- Directed by: Ernesto Arancibia
- Screenplay by: Alejandro Casona
- Based on: A Doll's House by Henrik Ibsen
- Produced by: Alberto De Zavalia
- Starring: Delia Garcés Jorge Rigaud Sebastián Chiola
- Cinematography: José María Beltrán
- Edited by: Kurt Land
- Music by: Julián Bautista
- Production company: Estudios San Miguel
- Release date: September 21, 1943 (Buenos Aires);
- Running time: 95 minutes
- Country: Argentina
- Language: Spanish

= A Doll's House (1943 film) =

A Doll's House (Casa de muñecas) is a 1943 Argentine drama film of the classical era of Argentine cinema, directed by Ernesto Arancibia and starring Delia Garcés and George Rigaud. It is based on the play A Doll's House by Henrik Ibsen.

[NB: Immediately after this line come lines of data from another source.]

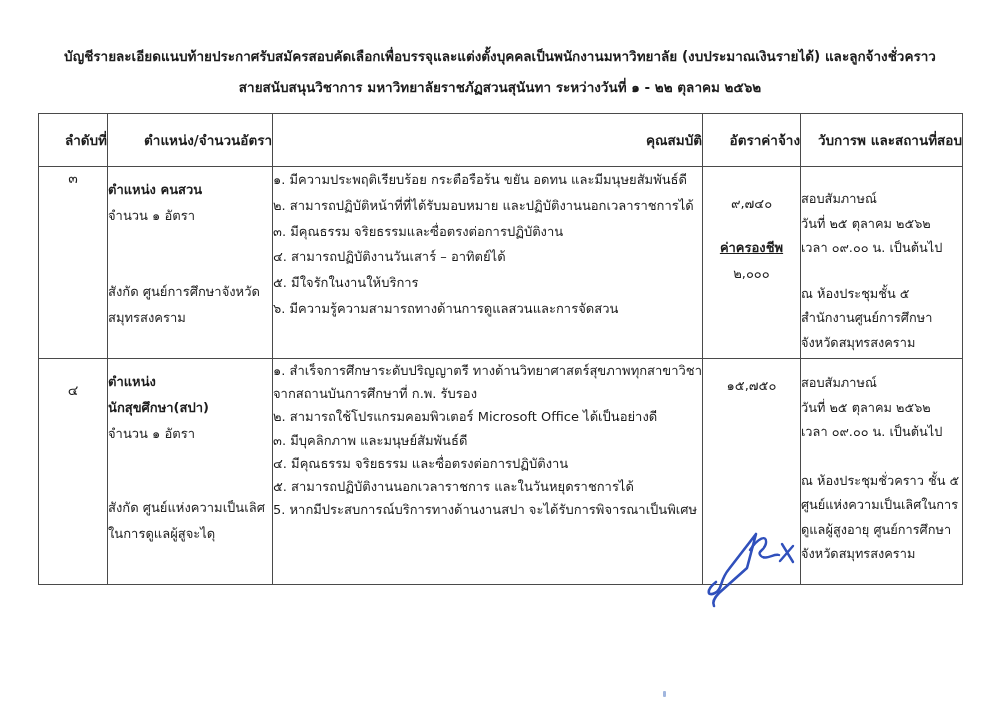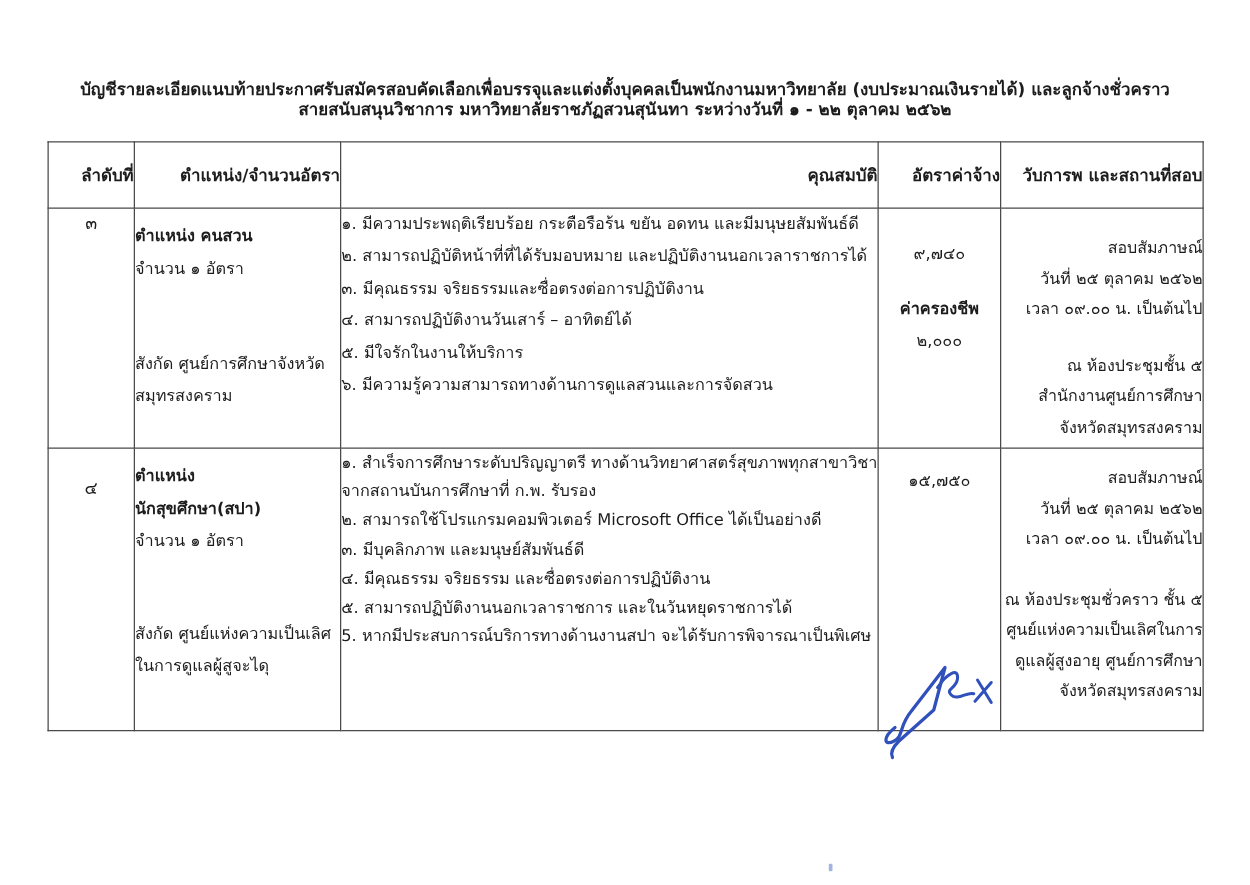"บัญชีรายละเอียดแนบท้ายประกาศรับสมัครสอบค" .doc-title.l1 { top: 60px -> 45px }
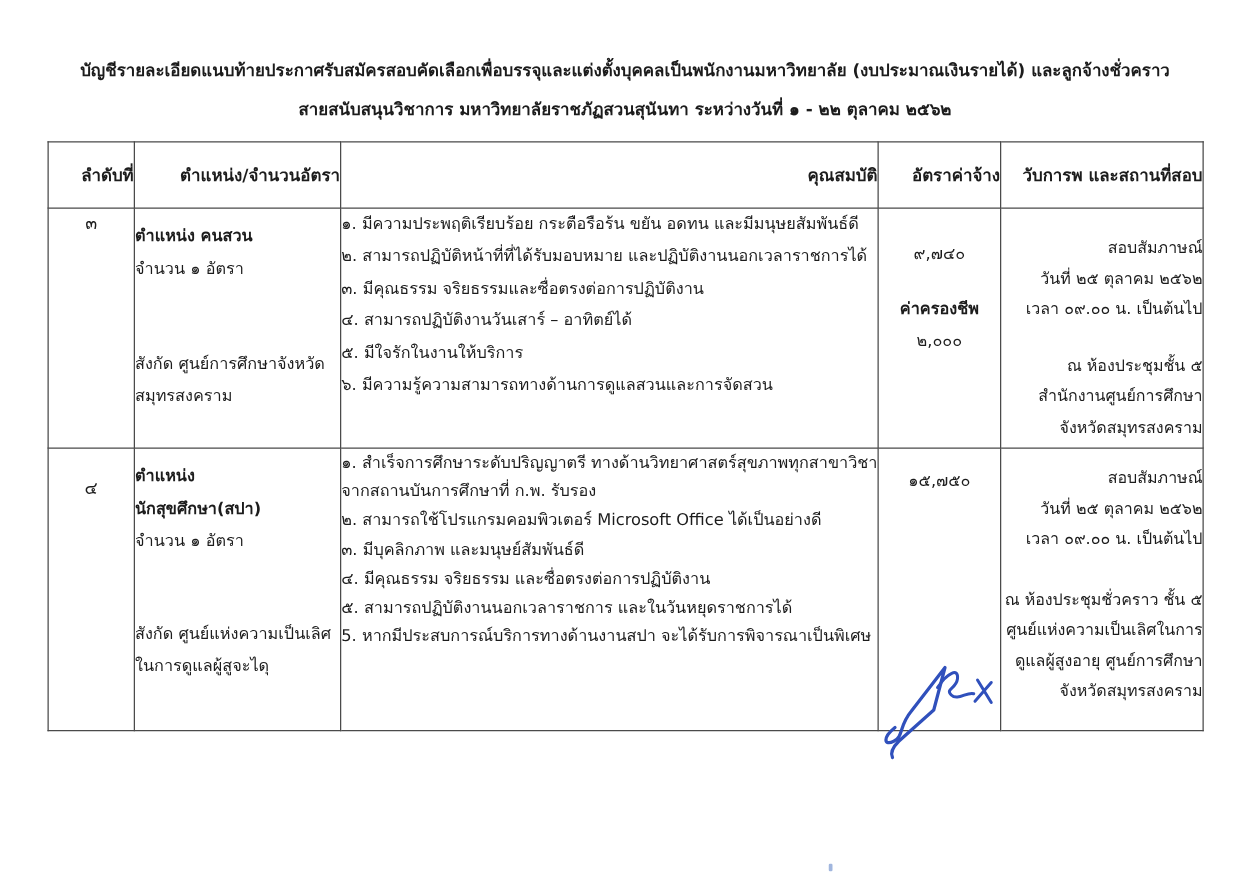"สอบสัมภาษณ์" .exam-cell { text-align: right -> left }
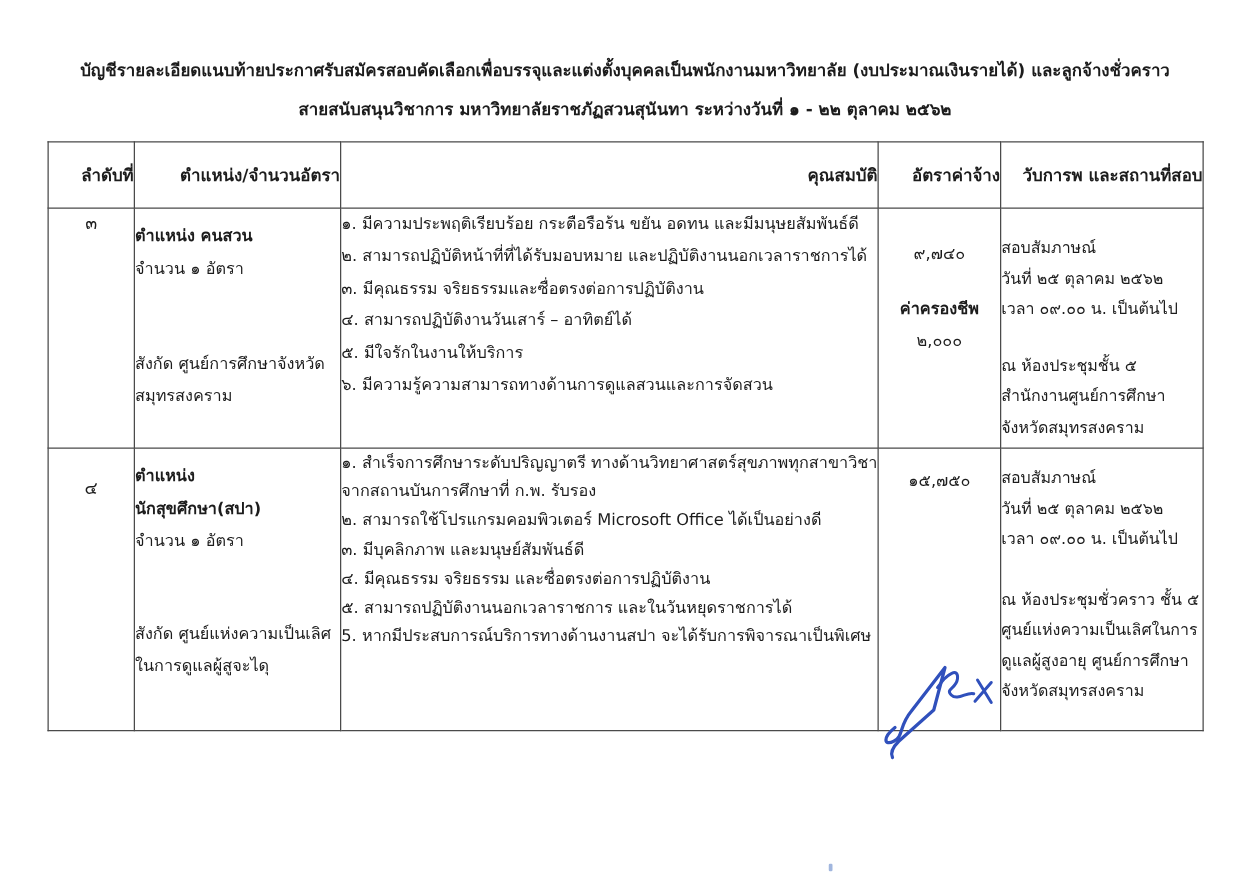"ค่าครองชีพ" .wline.b { text-decoration: none -> underline }
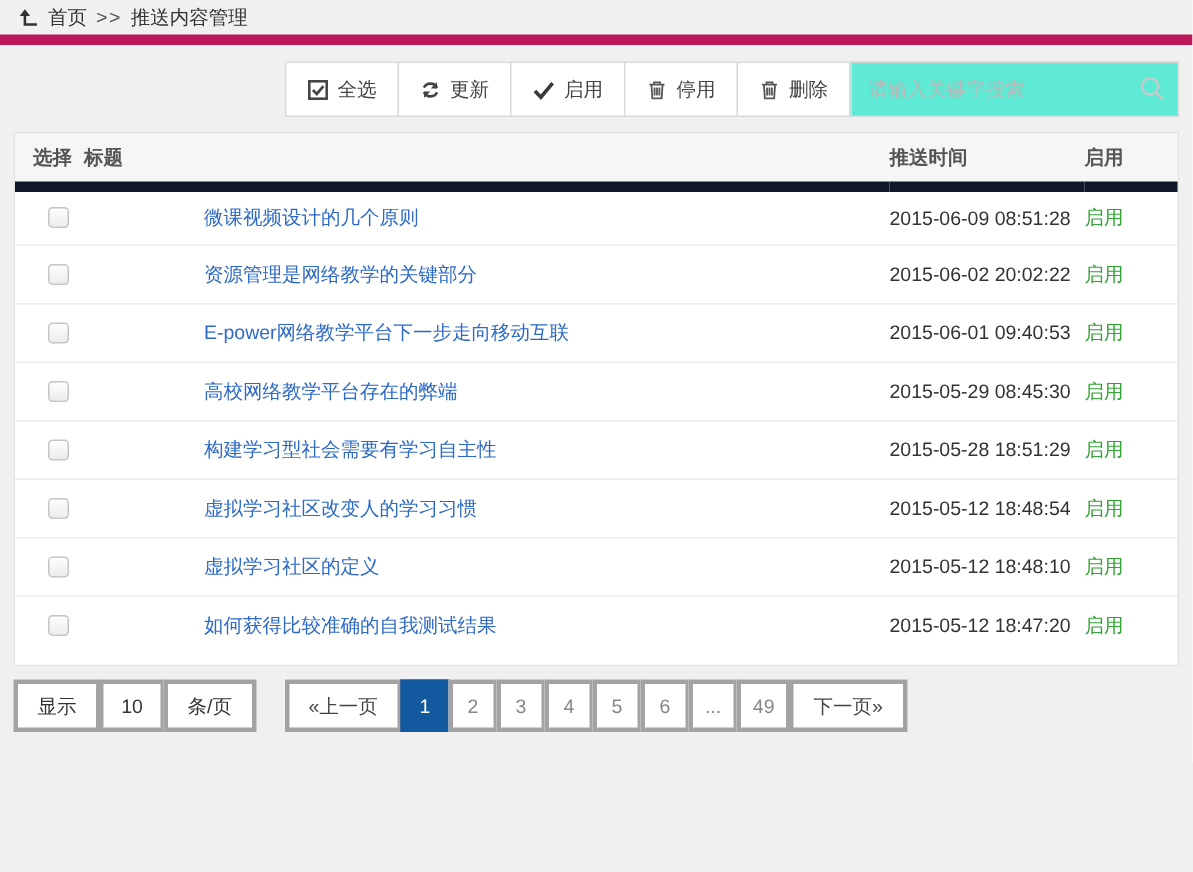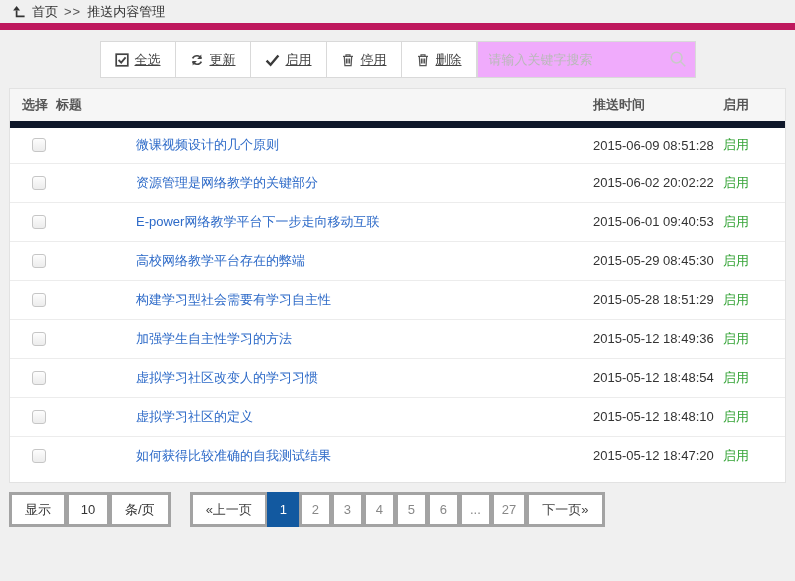"全选" .toolbar { justify-content: center -> flex-end; text-decoration: underline -> none }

At the 1944 Argentine Film Critics Association Awards, Alberto López won the Best Sound for the film.

==Cast==
- Delia Garcés
- George Rigaud
- Sebastián Chiola
- Orestes Caviglia
- Alita Román
- Angelina Pagano
- Olga Casares Pearson
- Mirtha Reid
- Jeannet Morel
- Agustín Barrios

==Reception==
Calki stated in El Mundo that the film is "too lost in a modern framework" in the adaptation by the local cinema, while the critic of La Nación believed that the film had much dignity as an interpretative work, calling it an "interesting and neat version". Raúl Manrupe and María Alejandra Portela later opined that it was the right film at the time but that it now looks dated and static.